Your objective —
Make an exact copy of the entries below, with all images left out.

Materials provided below:

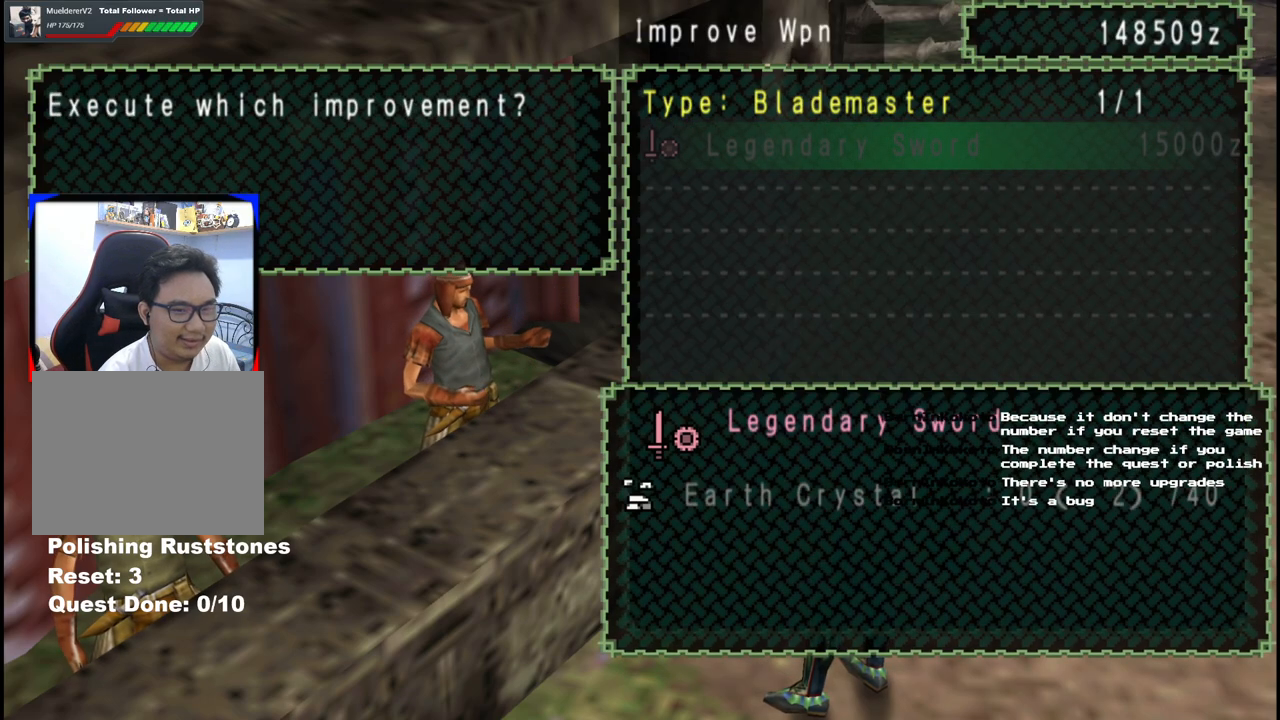
{"dt_ms": 500, "buttons": [], "left_stick": "center", "right_stick": "center", "events": []}
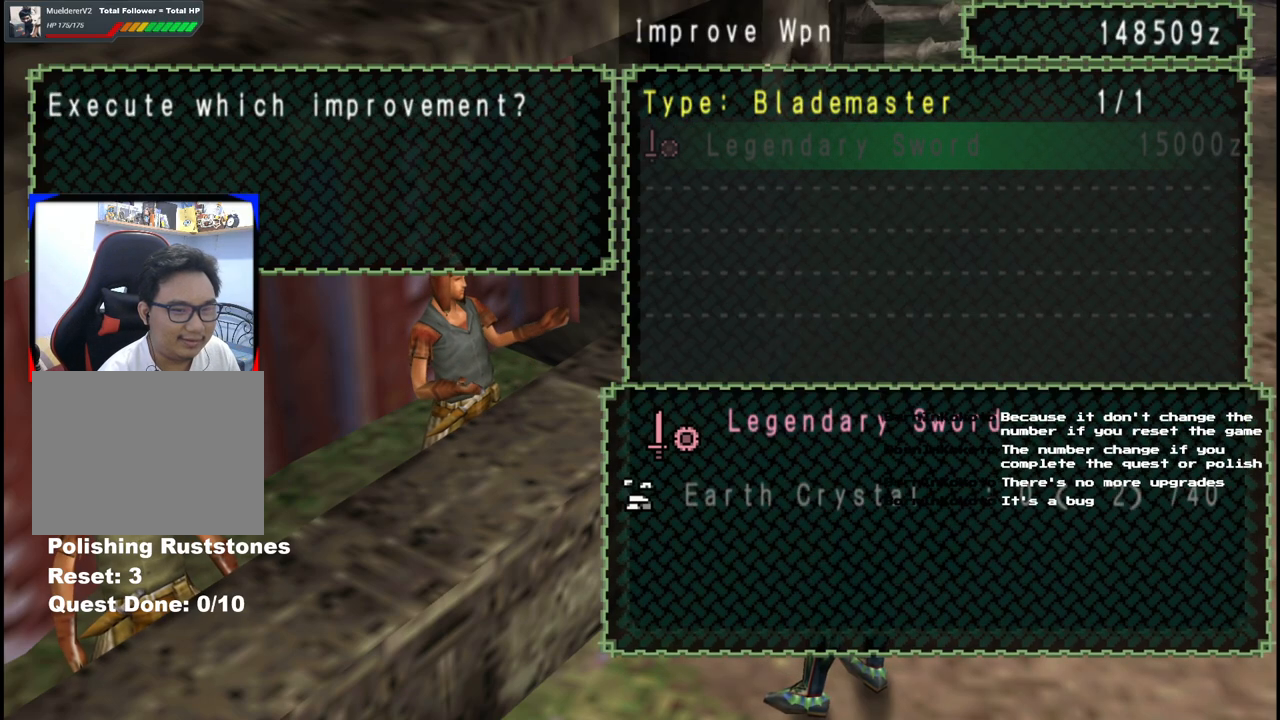
{"dt_ms": 500, "buttons": [], "left_stick": "down-right", "right_stick": "center", "events": [[33, "B", "down"], [83, "left_stick", "down-right"], [133, "B", "up"], [400, "B", "down"], [483, "B", "up"]]}
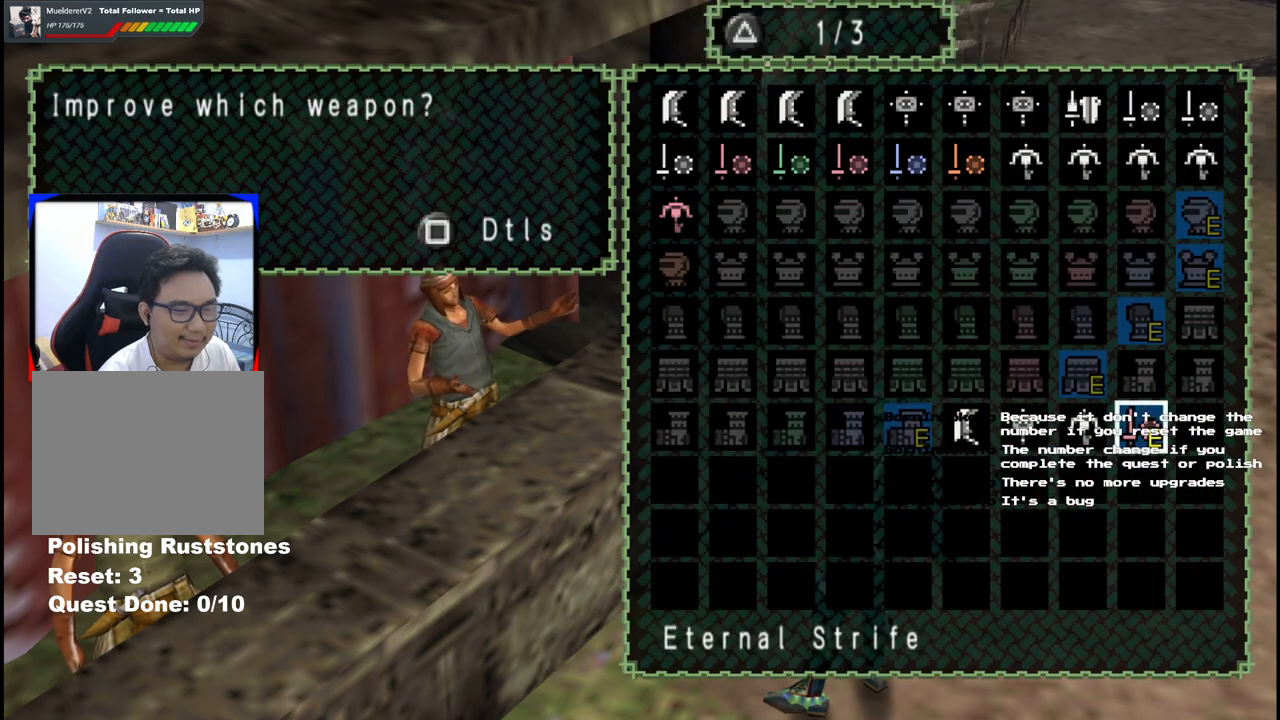
{"dt_ms": 500, "buttons": ["B"], "left_stick": "down-right", "right_stick": "center", "events": [[67, "B", "down"], [150, "B", "up"], [233, "B", "down"], [300, "B", "up"], [400, "B", "down"]]}
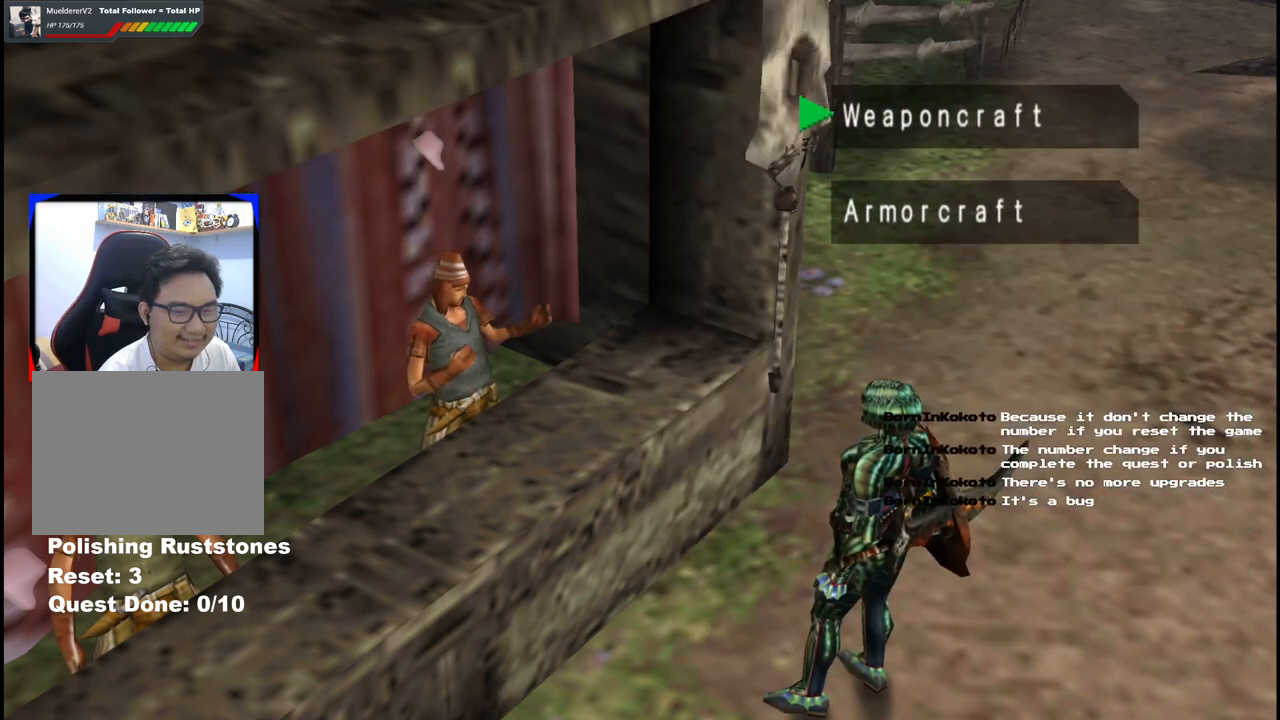
{"dt_ms": 1000, "buttons": [], "left_stick": "down-right", "right_stick": "center", "events": [[150, "B", "up"], [217, "B", "down"], [317, "B", "up"], [400, "B", "down"], [467, "B", "up"], [900, "B", "down"], [1000, "B", "up"]]}
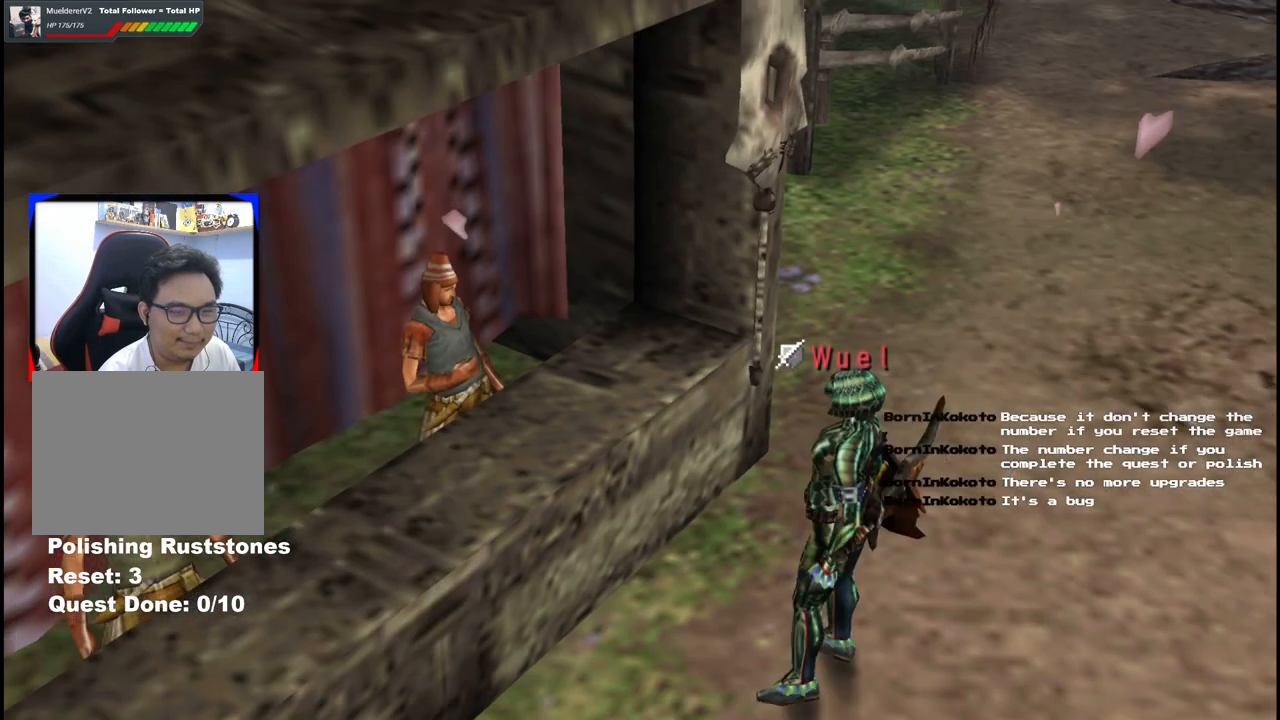
{"dt_ms": 500, "buttons": [], "left_stick": "down-right", "right_stick": "center", "events": [[67, "B", "down"], [67, "R1", "down"], [167, "B", "up"], [167, "R1", "up"], [233, "B", "down"], [233, "R1", "down"], [300, "R1", "up"], [317, "B", "up"], [433, "R1", "down"], [500, "R1", "up"]]}
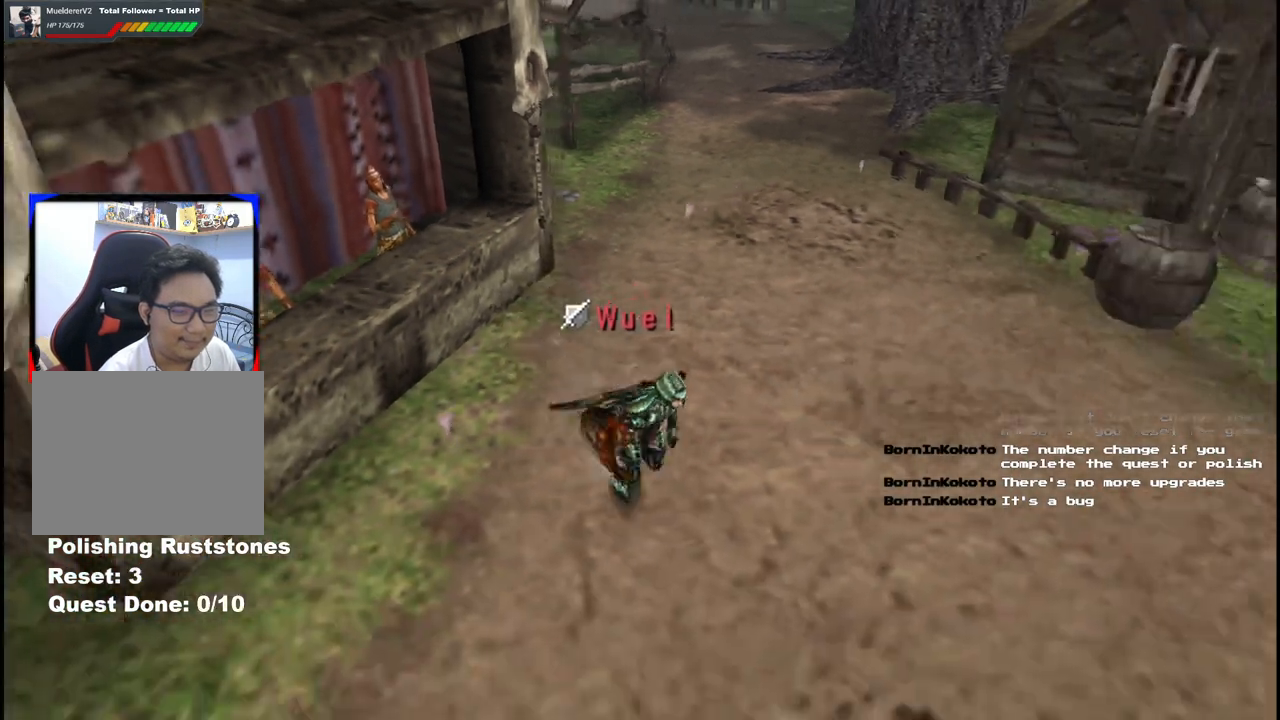
{"dt_ms": 500, "buttons": [], "left_stick": "down", "right_stick": "center", "events": [[467, "left_stick", "down"]]}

End of Materials provided.

Exercise answer —
{"dt_ms": 500, "buttons": [], "left_stick": "center", "right_stick": "center", "events": []}
{"dt_ms": 500, "buttons": [], "left_stick": "down-right", "right_stick": "center", "events": [[33, "B", "down"], [83, "left_stick", "down-right"], [133, "B", "up"], [400, "B", "down"], [483, "B", "up"]]}
{"dt_ms": 500, "buttons": ["B"], "left_stick": "down-right", "right_stick": "center", "events": [[67, "B", "down"], [150, "B", "up"], [233, "B", "down"], [300, "B", "up"], [400, "B", "down"]]}
{"dt_ms": 1000, "buttons": [], "left_stick": "down-right", "right_stick": "center", "events": [[150, "B", "up"], [217, "B", "down"], [317, "B", "up"], [400, "B", "down"], [467, "B", "up"], [900, "B", "down"], [1000, "B", "up"]]}
{"dt_ms": 500, "buttons": [], "left_stick": "down-right", "right_stick": "center", "events": [[67, "B", "down"], [67, "R1", "down"], [167, "B", "up"], [167, "R1", "up"], [233, "B", "down"], [233, "R1", "down"], [300, "R1", "up"], [317, "B", "up"], [433, "R1", "down"], [500, "R1", "up"]]}
{"dt_ms": 500, "buttons": [], "left_stick": "down", "right_stick": "center", "events": [[467, "left_stick", "down"]]}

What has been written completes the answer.